How media brands like TEN: The Enthusiast Network master experiential marketing

For publishers looking to diversify their revenue streams, experiential marketing is gaining momentum. In August, The New York Times got into the game with the acquisition  of  experiential marketing agency Fake Love to amp up the efforts of its T-Brand Studio. Bloomberg and Vox Media have also taken sharp turns into the space. No surprise given that 51% of marketers reported plans to increase their spending on experiential content in 2016.

The trend doesn’t have experiential agencies worried about their bottom line just yet, but the fit is lucrative one for publishers. Experiential marketing benefits from the audience, insights, and editorial credibility in vertical areas of interest that media outlets can bring to bear. Digital publisher TEN: The Enthusiast Network is one of a few media networks making serious hay in the sector.

In 2016, TEN took over operation of the  Dew Tour, an action sports competition circuit. When TEN stepped in to take over, the tour was anchored by several televised tent-pole events.

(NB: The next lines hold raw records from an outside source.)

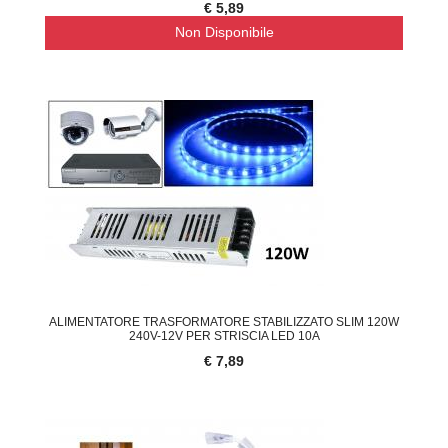
€ 5,89
Non Disponibile
ALIMENTATORE TRASFORMATORE STABILIZZATO SLIM 120W
240V-12V PER STRISCIA LED 10A
€ 7,89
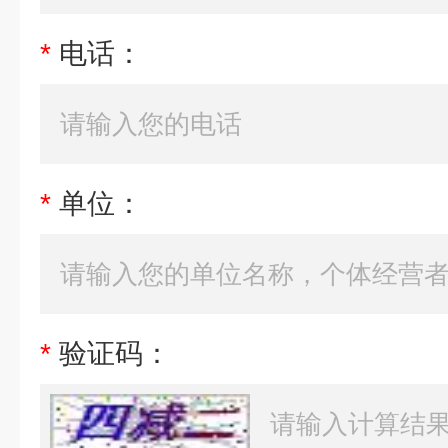
*
电话：
*
单位：
*
验证码：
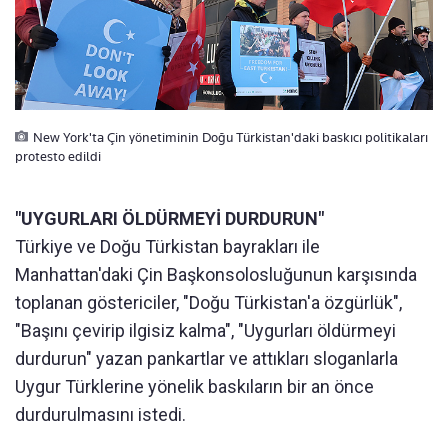
New York'ta Çin yönetiminin Doğu Türkistan'daki baskıcı politikaları
protesto edildi
"UYGURLARI ÖLDÜRMEYİ DURDURUN"
Türkiye ve Doğu Türkistan bayrakları ile
Manhattan'daki Çin Başkonsolosluğunun karşısında
toplanan göstericiler, "Doğu Türkistan'a özgürlük",
"Başını çevirip ilgisiz kalma", "Uygurları öldürmeyi
durdurun" yazan pankartlar ve attıkları sloganlarla
Uygur Türklerine yönelik baskıların bir an önce
durdurulmasını istedi.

Under the stewardship of TEN, the brand has evolved into an “always-on” media brand with digital and social content distributed year round through its owned and operated channels as well as through TEN’s network of established and credible media brands. With television now  a marketing channel for the events themselves, vs the end product.

According to Adam Cozens, vice president and general manager, Dew Tour, the credit for TEN’s success with the experiential brand lies with TEN’s large and deeply engaged enthusiast audience, and its experience engaging them with its own events and content.
“We know the audience for these sports.” says Cozens. “We publish for them daily across social, the web and print.  So we knew what we could change.” TEN re-imagined the structure of the competition, the digital distribution and content creation, generating more chances for the audience to engage instead of observe.

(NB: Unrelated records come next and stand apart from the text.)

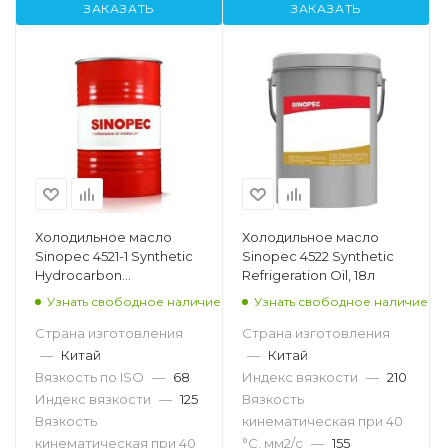
ЗАКАЗАТЬ
ЗАКАЗАТЬ
Холодильное масло
Холодильное масло
Sinopec 4521-1 Synthetic
Sinopec 4522 Synthetic
Hydrocarbon
Refrigeration Oil, 18л
Refrigeration
Узнать свободное наличие
Узнать свободное наличие
Compressor Oil 68, 200л
Страна изготовления
Страна изготовления
—
Китай
—
Китай
Вязкость по ISO
—
68
Индекс вязкости
—
210
Индекс вязкости
—
125
Вязкость
Вязкость
кинематическая при 40
кинематическая при 40
°С, мм2/с
—
155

“We made strategic changes to the focus of Dew Tour’s own activations on-site. We actually produce and built our own activations on-site to really engage fans in an authentic way incorporating technology and participatory experiences elevating the overall fan experience at the event.”

Of course TEN isn’t a novice at creating experiences. For years the company has created events for the audience of its owned and operated brands, putting on over 50 events a year for fans of brands like custom car brand Roadkill,  skiing focused Powder, auto tastemaker Motor Trend, and  skater favorite TransWorld Skateboarding. According to Cozens programming for those endemic audiences helped TEN re-imagine Dew Tour.  “There are ideas that come from some of our amateur contest series that we’ve owned and operated for years in the action & adventure sports space. Those experiences helped us think, we’re action sports enthusiasts creating action sports events vs. experiential agencies or TV broadcast platforms creating action sports events.”

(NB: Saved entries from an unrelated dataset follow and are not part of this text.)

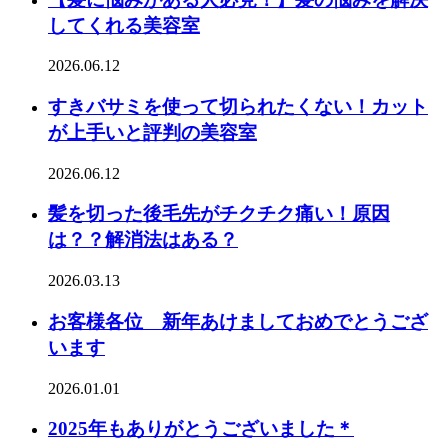
してくれる美容室
2026.06.12
すきバサミを使って切られたくない！カット
が上手いと評判の美容室
2026.06.12
髪を切った後毛先がチクチク痛い！原因
は？？解消法はある？
2026.03.13
お客様各位 新年あけましておめでとうござ
います
2026.01.01
2025年もありがとうございました＊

Experiential agencies aren’t throwing in the towel just yet, but they do admit that publishers have some natural advantages in the experiential space. “Even when we produce an experience we still find ourselves turning to media partners for distribution.” says Anna Dorf, associate managing director of experiential and events agency Vibes.

According to Dorf media brands benefit from having large social followings that they can use to boost content while experiential agencies are often left building out those channels from scratch. “It’s either build or buy for us.” Dorf said when it comes to social distribution, “Either using media outlets or influencers.”

Social was critical for TEN in building Dew Tour from an event into an always-on brand. “What we set out to do was drive the digital and social content component  and build a following year-round the same way our media brands do.” said Cozens. That meant no longer relying on a handful of tentpole events throughout the year. “We actually coined our always-on approach to content so that Dew Tour was living on all it’s O&O channels, and our existing TEN media brands, 24/7 and 365. We wanted Dew Tour to be relevant year-round.”

That increased relevance had a substantial impact on outcomes for Dew Tour. The event boasted a 3 percent increase in TV viewership and a 73 percent increase in attendance year-over-year, but the biggest indicators of TEN’s always-on strategy are evident in digital. The tour experienced a 172 percent jump in livestreams and a 2286 percent increase in social impressions Those are big numbers that indicate a larger life for the event beyond its physical attendees and it’s temporal TV presence.

Agencies still have an advantage when it comes to talent. “Experience still comes to agencies first I think.” says Dorf. “When these [media] companies are looking for talent they come to our industry, but I haven’t found my bidding war just yet.”

Of course there are some signs of a talent war heating up. In it’s quest to win the experiential game the new york times recently annexed a whole agency.

Ultimately brands will have to decide who’s better at cutting through the noise and creating experiences that resonate. Cozens is optimistic both about the experiential space, “I think more dollars will flow into experiential because you can’t replace that one-to-one fan experience where you really connect with people’s lives.”  As for TEN’s place in that space, he’s similarly bullish. “Digital, social and leveraging our rich 1st party consumer data is obviously crucial in our space and that’s sort of our unique proposition for an event like this, owning and operating the event in tandem with our print, social, and digital channels it’s an incredible opportunity. I don’t think an agency could really do that.”